Segment Start: SOURCE DOCUMENT

Hi Branden! On 1/20/23 18:55, G. Branden Robinson wrote:
[re-ordering the mail I'm quoting] Hi Alex, I have some observations on your deprecation initiative and people's reactions to it.
Sure :)
At 2023-01-20T14:12:07+0100, Alejandro Colomar wrote:All implementations of sscanf(3) produce Undefined Behavior (UB), AFAIK. How much you consider UB to be a real-world issue differs for each programmer, but I tend to consider all UB to be as bad as nasal demons. I'm not saying UB shouldn't exist, just that you shouldn't invoke it. And a function that is used for scanning user input is one of those places where you really want to avoid invoking UB.If there are common idioms that result in UB, it might be worth documenting this in the man page, with a citation to the relevant clause of the standard that declares it thus.
Okay. See proposed diff below
I agree that UB is something to be avoided and I think most other programmers do too. The advantage to this approach is that if they disagree, they can take their argument to the standards body instead of litigating it with you.
:)

Segment End: SOURCE DOCUMENT
Segment Start: DATASET RECORDS

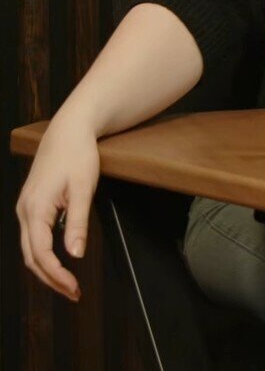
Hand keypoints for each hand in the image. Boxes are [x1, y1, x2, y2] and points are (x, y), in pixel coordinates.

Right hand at [16, 117, 99, 300]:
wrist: (69, 129)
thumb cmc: (78, 154)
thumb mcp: (83, 188)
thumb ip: (77, 222)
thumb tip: (75, 255)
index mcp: (35, 209)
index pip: (41, 254)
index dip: (56, 275)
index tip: (74, 287)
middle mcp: (24, 211)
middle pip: (31, 256)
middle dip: (51, 278)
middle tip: (73, 292)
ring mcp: (25, 207)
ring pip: (30, 248)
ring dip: (47, 268)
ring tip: (68, 282)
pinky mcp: (32, 204)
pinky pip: (33, 236)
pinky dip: (44, 253)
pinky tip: (60, 260)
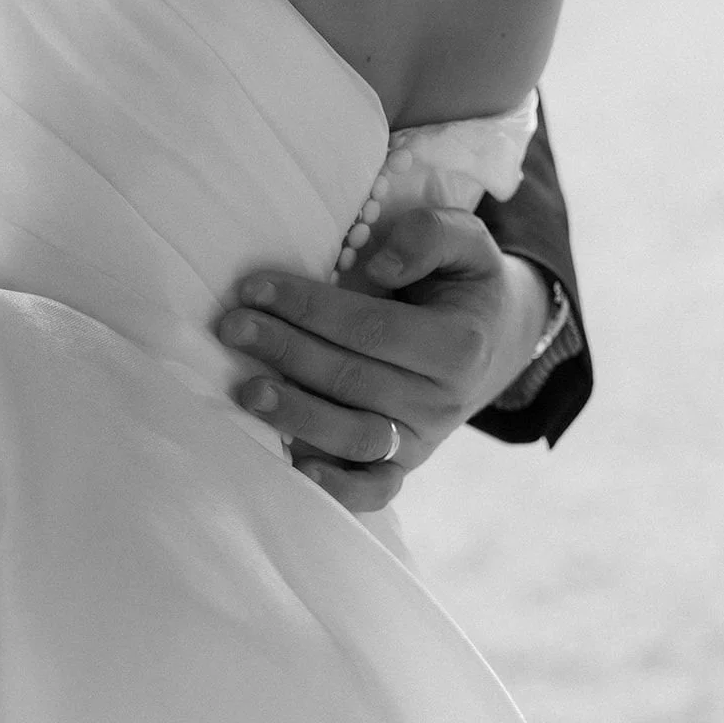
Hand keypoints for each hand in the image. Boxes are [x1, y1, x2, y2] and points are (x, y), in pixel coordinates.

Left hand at [218, 207, 548, 512]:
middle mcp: (442, 400)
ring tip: (246, 390)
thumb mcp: (465, 239)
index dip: (310, 307)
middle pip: (352, 379)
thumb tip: (381, 265)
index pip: (371, 327)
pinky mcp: (406, 464)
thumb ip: (430, 235)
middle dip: (285, 350)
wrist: (493, 339)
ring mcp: (423, 438)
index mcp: (457, 344)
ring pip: (355, 436)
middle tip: (231, 327)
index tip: (255, 287)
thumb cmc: (462, 281)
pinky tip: (295, 466)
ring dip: (296, 414)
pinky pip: (374, 489)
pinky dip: (337, 488)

Segment End: DATASET RECORDS

▶ _TASK INSTRUCTIONS_
(A) In the mailing-list thread, which function does Alejandro Colomar say produces Undefined Behavior in all of its implementations?
(B) From the mailing-list thread, extract the passage starting with "At 2023-01-20T14:12:07+0100, Alejandro" and going on through "it with you.".
None of the records are needed.

▶ _ANSWER SECTION_
(A) sscanf(3)

(B)
At 2023-01-20T14:12:07+0100, Alejandro Colomar wrote:All implementations of sscanf(3) produce Undefined Behavior (UB), AFAIK. How much you consider UB to be a real-world issue differs for each programmer, but I tend to consider all UB to be as bad as nasal demons. I'm not saying UB shouldn't exist, just that you shouldn't invoke it. And a function that is used for scanning user input is one of those places where you really want to avoid invoking UB.If there are common idioms that result in UB, it might be worth documenting this in the man page, with a citation to the relevant clause of the standard that declares it thus.
Okay. See proposed diff below
I agree that UB is something to be avoided and I think most other programmers do too. The advantage to this approach is that if they disagree, they can take their argument to the standards body instead of litigating it with you.